§ **Work order**: Look for the word "Przeglądaj". Copy every line of the listing where it occurs.

=-=-=-=-=

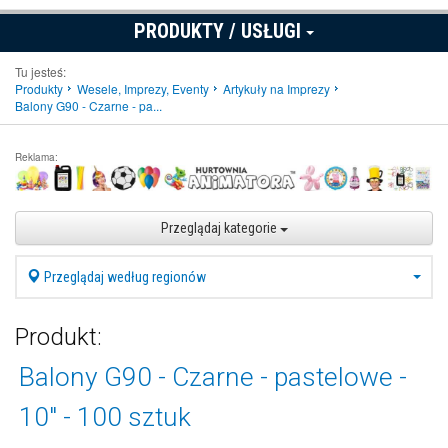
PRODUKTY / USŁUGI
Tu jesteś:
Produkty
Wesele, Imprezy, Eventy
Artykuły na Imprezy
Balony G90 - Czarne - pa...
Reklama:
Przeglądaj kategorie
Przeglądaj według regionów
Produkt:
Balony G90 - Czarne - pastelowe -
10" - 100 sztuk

=-=-=-=-=

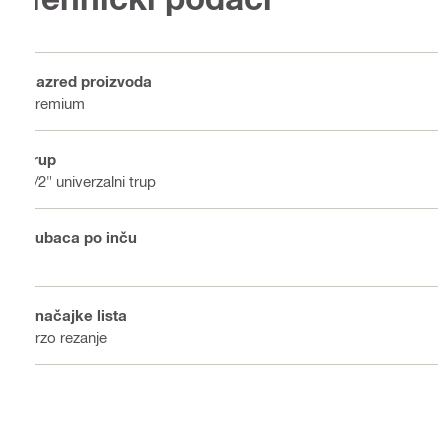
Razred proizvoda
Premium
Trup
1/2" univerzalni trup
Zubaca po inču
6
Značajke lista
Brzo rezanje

=-=-=-=-=

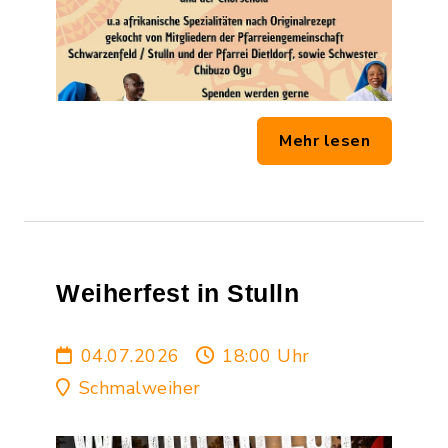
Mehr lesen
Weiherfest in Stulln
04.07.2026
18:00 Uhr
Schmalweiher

=-=-=-=-=

§ **Solution**:
Przeglądaj kategorie
Przeglądaj według regionów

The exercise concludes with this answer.